The Ultra Season is upon us.
Training distances will subtly increase, the ritual of the ‘stash’ and its unspoken ceremonies will intensify again, and the brief love affair with speed will give way to an understanding that time on the trails is what really counts. Night runs will no longer be mythical adventures talked about over the goodies table, and newbies will find themselves totally disoriented running along dark muddy jungley trails on moonless rainy nights wondering if the graying older runners who have talked them into this insane adventure with promises of ‘great fun’, and who now coax them onward with assurances of ‘almost there’, are completely mad or actually intent on luring them to the Ultrarunner heiau of Kukukinimamaonui tucked in cold dark wet ravine along a forbidding ridge above Nu’uanu where they will be sacrificed to the always hungry god amid the droning chants of ‘’Aole makou e ho’ohikiwale kela!‘ ..’We don’t want it to be easy’ .. not that we need to request this of the god.
All who venture out from now on will quickly learn that trail running is not ultra running, as morning sojourns stretch toward the evening and become night campaigns. Loved ones insist on ‘talks’ while runners make fantastic bargains they can never hope to honor just so they can continue to be miserable through wet nights and blazing hot days. Fetid wet and smelly gear will become the uniform, Mud and dust will sift into the farthest corners of one’s ‘other’ life, as non running friends ask dumb questions about strange smells and odors that can never seem be washed away with any kind of soap and water.
This is also the season the injury. New and old runners will push too far too fast and pulled muscles, torn tendons, knee pain, foot injuries, and a host of other complaints will pass among us like the ancient plagues of Egypt. No one will be immune to ill chance, stupidity, or just plain over exuberance, and pain and soreness will become our constant companions. We will moan in the middle of the night, limp out of bed, groan getting out of a chair, wince as we bend to kiss loved ones good morning. We will either be running, or recovering, or suffering through stretching and preparation to run once again, always bargaining for more time, always plagued by pains that ‘will go away once I’m warmed up’.

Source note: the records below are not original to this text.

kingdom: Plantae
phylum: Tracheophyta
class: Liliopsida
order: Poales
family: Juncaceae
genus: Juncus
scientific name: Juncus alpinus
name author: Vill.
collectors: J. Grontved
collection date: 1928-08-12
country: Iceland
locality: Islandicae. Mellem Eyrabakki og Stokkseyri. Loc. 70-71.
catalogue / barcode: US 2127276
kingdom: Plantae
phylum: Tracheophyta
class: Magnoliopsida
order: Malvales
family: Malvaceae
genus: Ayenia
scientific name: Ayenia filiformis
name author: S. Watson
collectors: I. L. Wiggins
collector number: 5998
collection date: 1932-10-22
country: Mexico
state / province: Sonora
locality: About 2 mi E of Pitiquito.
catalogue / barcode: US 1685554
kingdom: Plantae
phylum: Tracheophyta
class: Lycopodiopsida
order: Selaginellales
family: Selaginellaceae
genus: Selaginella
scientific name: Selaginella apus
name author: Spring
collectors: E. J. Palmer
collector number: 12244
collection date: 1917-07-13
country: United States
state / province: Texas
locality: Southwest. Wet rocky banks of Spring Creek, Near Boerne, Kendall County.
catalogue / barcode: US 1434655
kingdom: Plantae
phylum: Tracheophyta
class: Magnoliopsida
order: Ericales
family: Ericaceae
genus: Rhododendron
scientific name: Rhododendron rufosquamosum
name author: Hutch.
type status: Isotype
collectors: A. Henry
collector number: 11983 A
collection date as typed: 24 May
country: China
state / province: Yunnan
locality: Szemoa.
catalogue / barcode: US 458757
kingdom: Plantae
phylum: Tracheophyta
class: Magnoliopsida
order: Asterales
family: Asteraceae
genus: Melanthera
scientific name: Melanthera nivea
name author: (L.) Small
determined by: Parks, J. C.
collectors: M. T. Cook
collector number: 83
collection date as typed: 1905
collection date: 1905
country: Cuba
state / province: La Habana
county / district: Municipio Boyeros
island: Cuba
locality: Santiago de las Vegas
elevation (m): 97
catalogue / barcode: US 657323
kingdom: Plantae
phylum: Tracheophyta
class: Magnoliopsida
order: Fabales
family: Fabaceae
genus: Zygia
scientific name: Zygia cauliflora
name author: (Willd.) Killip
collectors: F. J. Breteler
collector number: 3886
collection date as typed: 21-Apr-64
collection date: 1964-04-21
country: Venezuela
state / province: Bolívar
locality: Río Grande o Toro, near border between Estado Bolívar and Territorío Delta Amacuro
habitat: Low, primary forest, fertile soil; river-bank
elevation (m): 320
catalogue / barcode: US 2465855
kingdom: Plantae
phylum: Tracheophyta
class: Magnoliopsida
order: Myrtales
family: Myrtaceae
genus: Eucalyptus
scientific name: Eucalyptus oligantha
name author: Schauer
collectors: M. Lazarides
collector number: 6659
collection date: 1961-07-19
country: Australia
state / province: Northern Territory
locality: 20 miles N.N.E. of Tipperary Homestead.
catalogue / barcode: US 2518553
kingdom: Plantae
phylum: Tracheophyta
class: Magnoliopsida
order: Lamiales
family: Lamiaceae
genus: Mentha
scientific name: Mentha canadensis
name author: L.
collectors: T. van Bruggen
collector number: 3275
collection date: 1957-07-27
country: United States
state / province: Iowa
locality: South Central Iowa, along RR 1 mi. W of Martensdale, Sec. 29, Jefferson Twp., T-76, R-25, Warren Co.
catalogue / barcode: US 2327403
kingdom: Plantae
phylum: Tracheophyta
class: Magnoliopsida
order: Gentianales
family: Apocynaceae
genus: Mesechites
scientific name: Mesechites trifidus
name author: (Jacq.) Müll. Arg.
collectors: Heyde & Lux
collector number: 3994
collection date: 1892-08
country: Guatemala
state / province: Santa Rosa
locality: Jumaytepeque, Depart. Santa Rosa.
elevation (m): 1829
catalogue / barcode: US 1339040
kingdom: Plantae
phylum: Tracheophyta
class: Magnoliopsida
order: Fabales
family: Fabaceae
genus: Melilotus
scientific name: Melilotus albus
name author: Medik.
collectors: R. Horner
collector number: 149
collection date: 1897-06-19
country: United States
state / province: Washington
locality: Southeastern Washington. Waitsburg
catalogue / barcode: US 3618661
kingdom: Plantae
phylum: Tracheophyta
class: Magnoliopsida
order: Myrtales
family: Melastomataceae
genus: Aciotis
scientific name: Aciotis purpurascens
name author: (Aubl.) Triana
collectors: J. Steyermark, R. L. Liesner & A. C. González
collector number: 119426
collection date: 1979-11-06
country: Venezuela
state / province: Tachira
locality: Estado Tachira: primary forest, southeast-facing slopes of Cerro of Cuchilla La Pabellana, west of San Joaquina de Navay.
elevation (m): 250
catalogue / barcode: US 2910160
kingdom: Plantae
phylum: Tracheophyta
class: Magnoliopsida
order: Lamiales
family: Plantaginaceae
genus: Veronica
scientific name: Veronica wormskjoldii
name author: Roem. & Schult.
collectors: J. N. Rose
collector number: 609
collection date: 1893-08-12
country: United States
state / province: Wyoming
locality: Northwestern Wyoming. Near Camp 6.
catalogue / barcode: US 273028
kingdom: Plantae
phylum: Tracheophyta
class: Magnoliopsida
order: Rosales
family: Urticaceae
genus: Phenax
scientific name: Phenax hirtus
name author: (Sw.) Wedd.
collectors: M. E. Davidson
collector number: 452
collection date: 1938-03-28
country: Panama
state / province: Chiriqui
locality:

We will be told it is insane, we are sick, we are selfish, we stink. We will just stare blankly or shake our heads sadly and say ‘You don’t understand.’ It will become a burden, on ourselves and all those around us. But many of us will persevere and distances will become longer and time on trails will stretch into the next day, and we will suddenly find ourselves talking matter of factly about a sixty miler being an ‘easy’ 24 hours, just 3 slow loops. We will have become the trail, dream the lines in our sleep, metabolized the suffering, the odors, and the disenfranchisement from society to finally become worthy of making an attempt at the HURT.